▶ **WORK TO BE COMPLETED**: If a line in the following entries holds the string "down", include it in the tally. State the total and nothing further.

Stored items
BEGIN
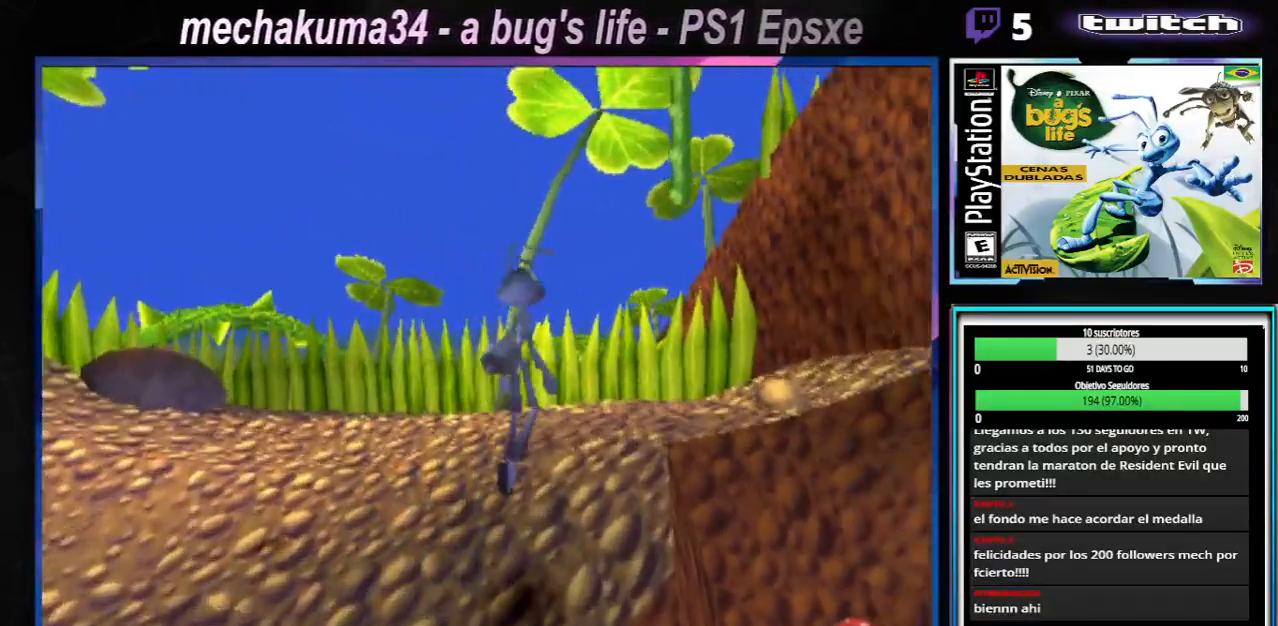
{"buttons": [], "left_stick": "up-left", "right_stick": "center", "events": [[134, "left_stick", "up-right"], [234, "left_stick", "center"], [284, "left_stick", "up-left"]]}
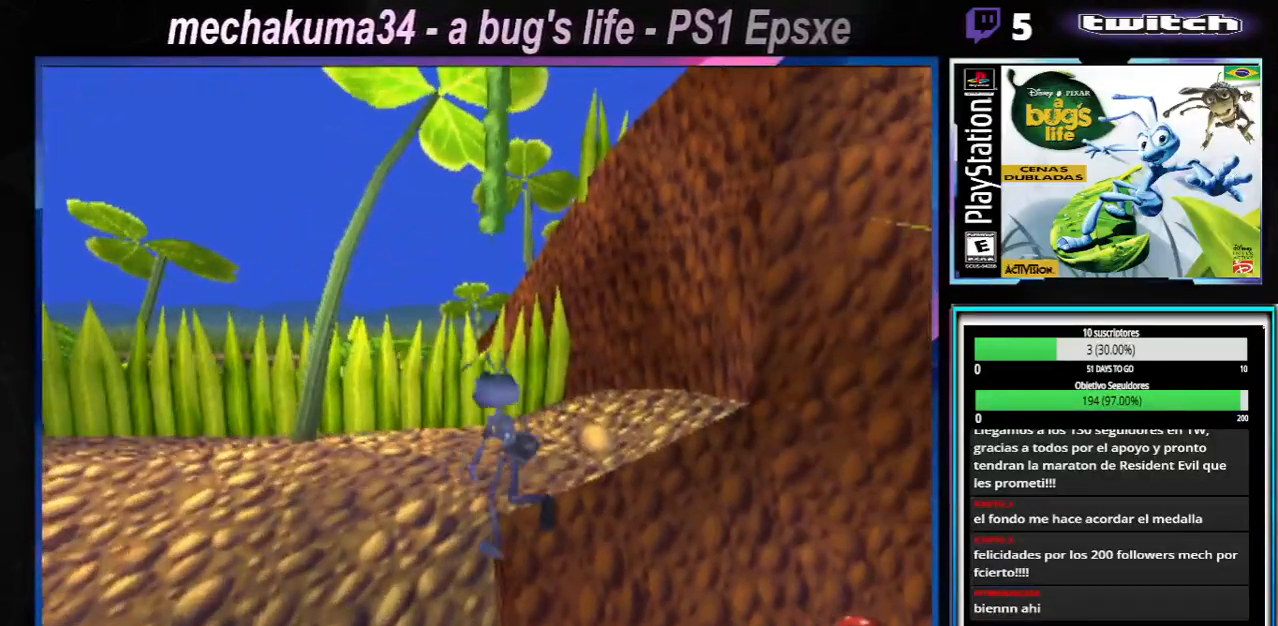
{"buttons": [], "left_stick": "right", "right_stick": "center", "events": [[116, "A", "down"], [116, "left_stick", "right"], [367, "A", "up"]]}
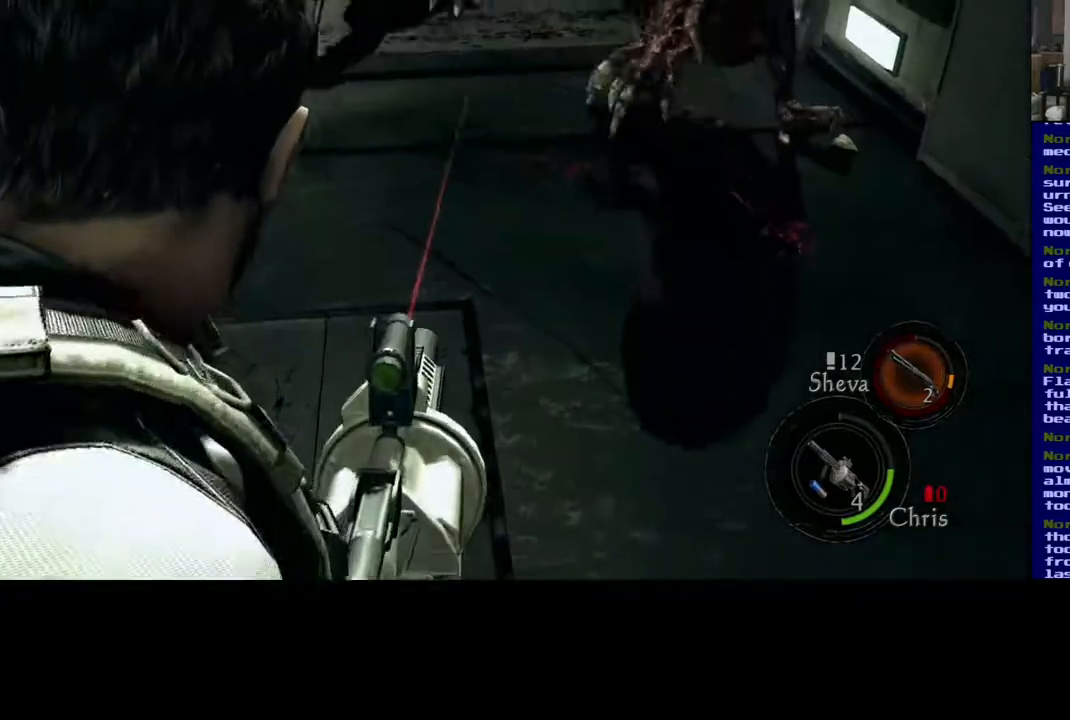
Gameplay with a controller (Xbox layout); each line is a JSON object with the inputs held at the frame after it. "events" lists button and stick changes between this image and that frame as [ms after this image, input, new state], when the widget could be followed in between. Not read: L2 R3.
{"buttons": [], "left_stick": "center", "right_stick": "down", "events": [[283, "right_stick", "center"], [500, "right_stick", "down"]]}
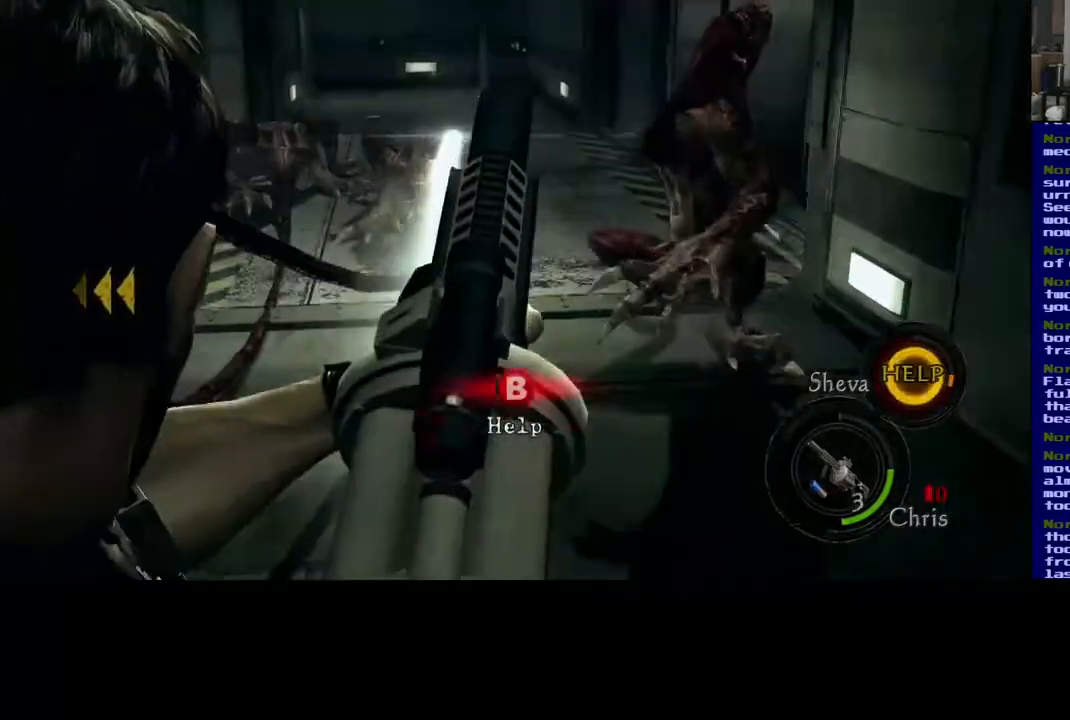
{"buttons": [], "left_stick": "center", "right_stick": "center", "events": [[200, "right_stick", "center"]]}
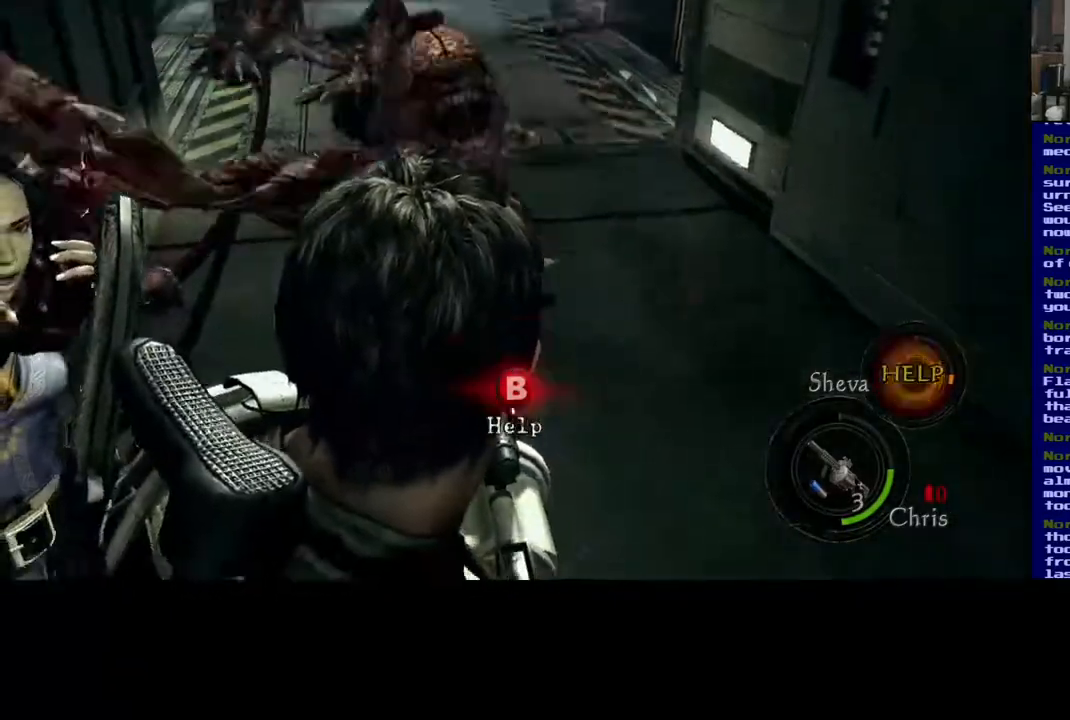
{"buttons": [], "left_stick": "up", "right_stick": "center", "events": [[100, "left_stick", "down-left"], [150, "right_stick", "down-left"], [400, "right_stick", "center"], [417, "left_stick", "center"], [467, "left_stick", "up"]]}
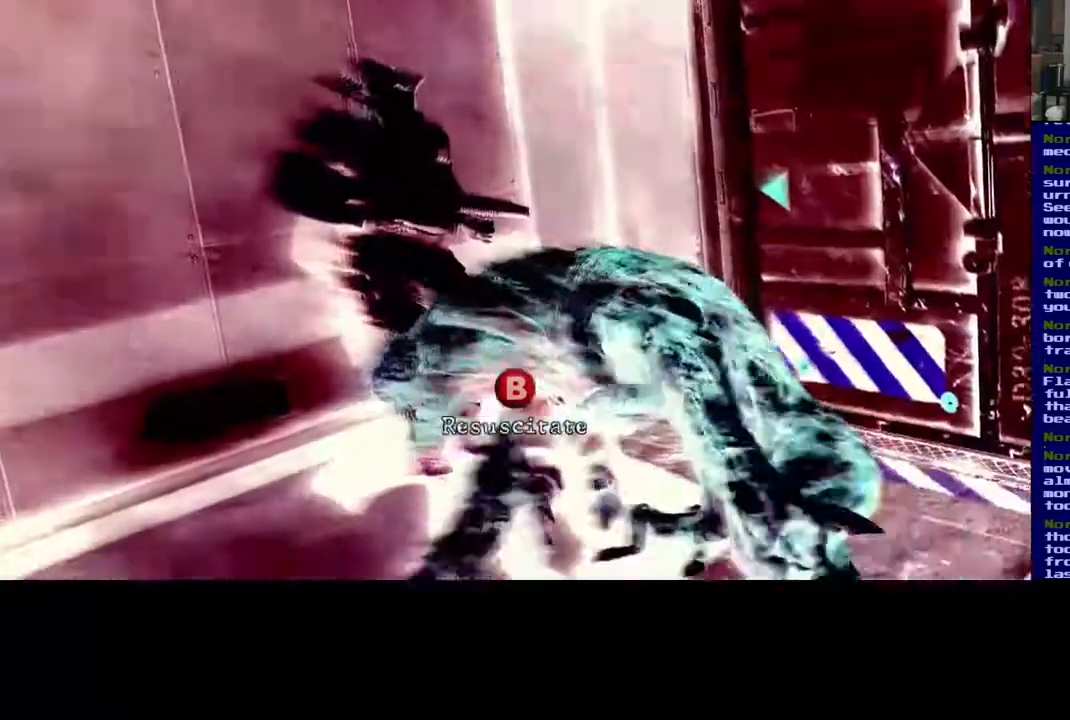
{"buttons": [], "left_stick": "center", "right_stick": "center", "events": [[50, "left_stick", "up-right"], [133, "right_stick", "right"], [200, "right_stick", "down-right"], [283, "left_stick", "down-right"], [317, "right_stick", "center"], [333, "left_stick", "down-left"], [500, "left_stick", "center"]]}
END
▶ **EXERCISE ANSWER**: 4